## start Provided text

Introduction


The study aims to discuss stock markets and its importance. One example of a stock market is the London stock exchange. The study aims to give a background of the London stock exchange and some of the parts of its history.  In the discussion of the London Stock Exchange the reliability and efficiency of the said market will be given focus so that appropriate conclusions and recommendations can be formulated.


 


Stock Market/ Stock Exchange


Stock Market is an organized market for buying and selling financial instruments, including stocks, options, and futures. Most stock exchanges have specific locations where commissioned, or paid, intermediaries called brokers conduct trading or buying and selling stocks. Stocks are not always traded on a stock exchange. Some are traded over the counter, without a specific central trading location.  Major stock exchanges in the United States include the New York Stock Exchange (NYSE) and the American Stock Exchange (AMEX), both in New York City. Nine smaller regional stock exchanges also operate in Boston, Massachusetts; Cincinnati, Ohio; Chicago, Illinois; Los Angeles, California; Miami, Florida; Philadelphia, Pennsylvania; Salt Lake City, Utah; San Francisco, California; and Spokane, Washington. In addition, most of the world’s industrialized nations have stock exchanges. Among the larger international exchanges are those in London, England; Paris, France; Milan, Italy; Hong Kong, China; and Tokyo, Japan.

## end Provided text
## start Excerpted data

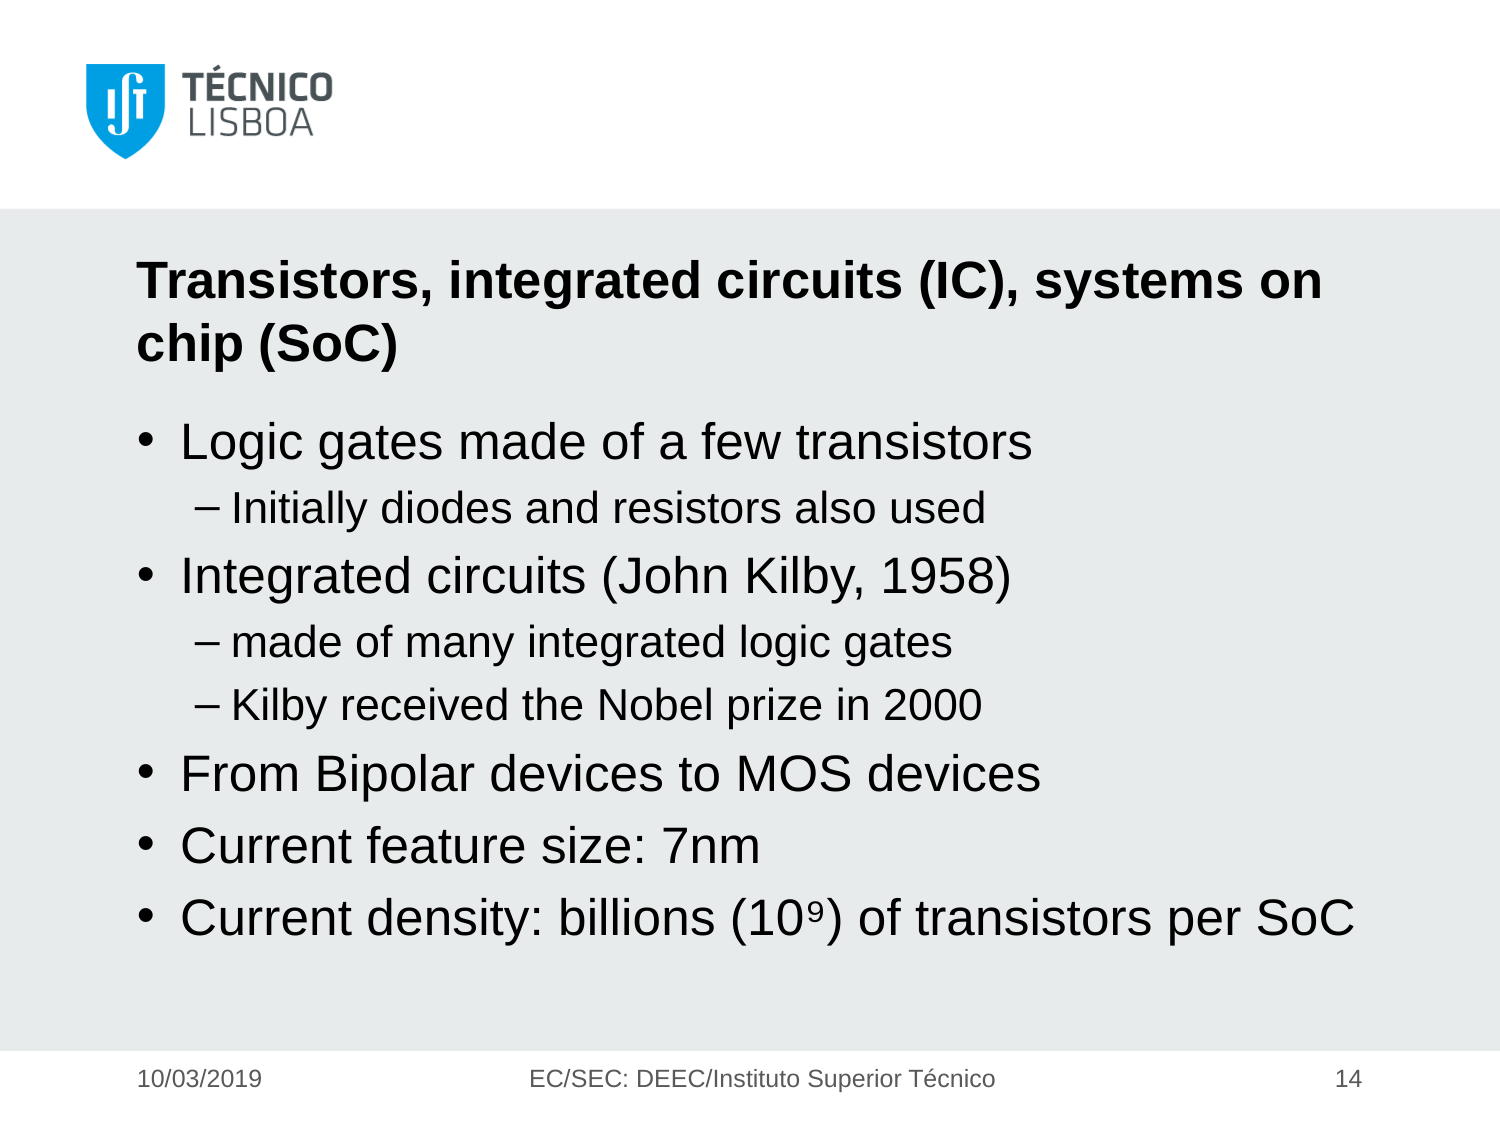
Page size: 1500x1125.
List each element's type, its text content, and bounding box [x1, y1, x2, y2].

slide_number 10/03/2019 [121, 1052, 425, 1103]
title Transistors, integrated circuits (IC), systems on chip (SoC) [121, 237, 1378, 381]
picture [0, 0, 1500, 1125]
list Logic gates made of a few transistors Initially diodes and resistors also used Integrated circuits (John Kilby, 1958) made of many integrated logic gates Kilby received the Nobel prize in 2000 From Bipolar devices to MOS devices Current feature size: 7nm Current density: billions (10⁹) of transistors per SoC [121, 400, 1378, 1005]
slide_number <number> [1077, 1052, 1378, 1103]
footer EC/SEC: DEEC/Instituto Superior Técnico [512, 1052, 1021, 1103]
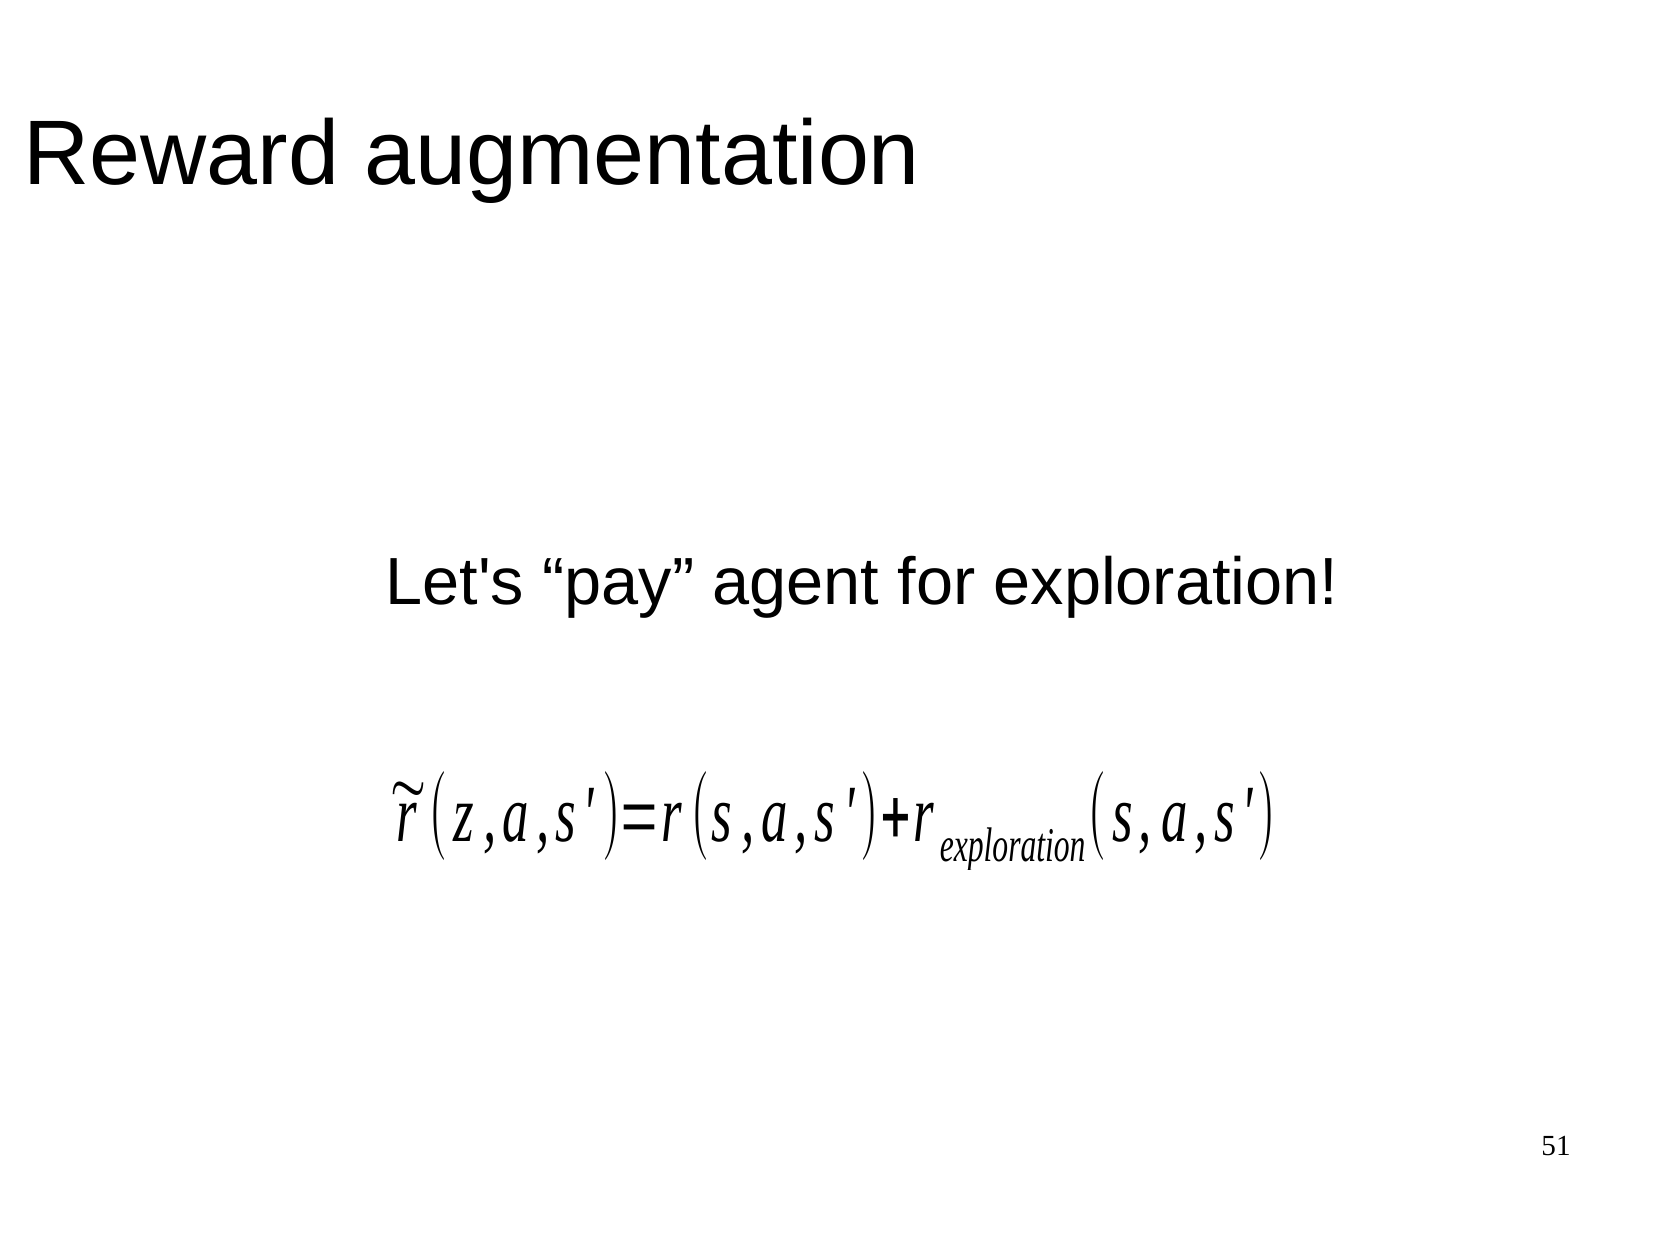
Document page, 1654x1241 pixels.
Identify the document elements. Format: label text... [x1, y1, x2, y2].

## end Excerpted data

**Given instruction:** In the text on stock markets, which two major U.S. stock exchanges are named as being in New York City?

**Solution to the exercise:** The New York Stock Exchange (NYSE) and the American Stock Exchange (AMEX).